**YOUR OBJECTIVE:** Without the pictures, copy the entries below word for word.

**DATA TO USE:**
:::::
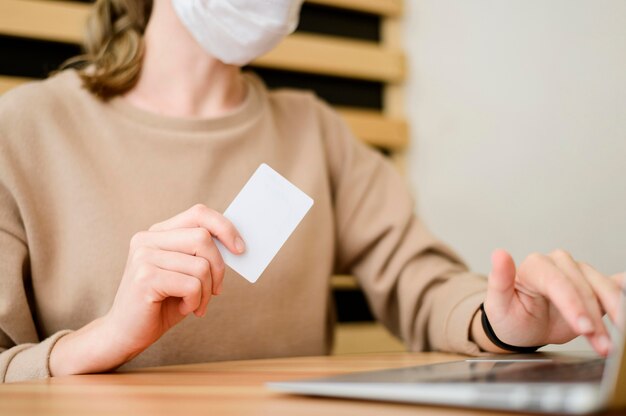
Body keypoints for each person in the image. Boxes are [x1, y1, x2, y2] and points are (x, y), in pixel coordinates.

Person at [0, 0, 622, 383]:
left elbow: (425, 285)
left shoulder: (317, 132)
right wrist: (102, 339)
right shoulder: (22, 130)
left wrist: (501, 320)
:::::
**RESPONSE TO THE EXERCISE:**
Body keypoints for each person in the image. Boxes are [x1, y1, x2, y2] and points are (x, y), in pixel coordinates.

Person at [0, 0, 622, 383]:
left elbow: (425, 285)
left shoulder: (317, 132)
right wrist: (102, 339)
right shoulder: (22, 130)
left wrist: (501, 320)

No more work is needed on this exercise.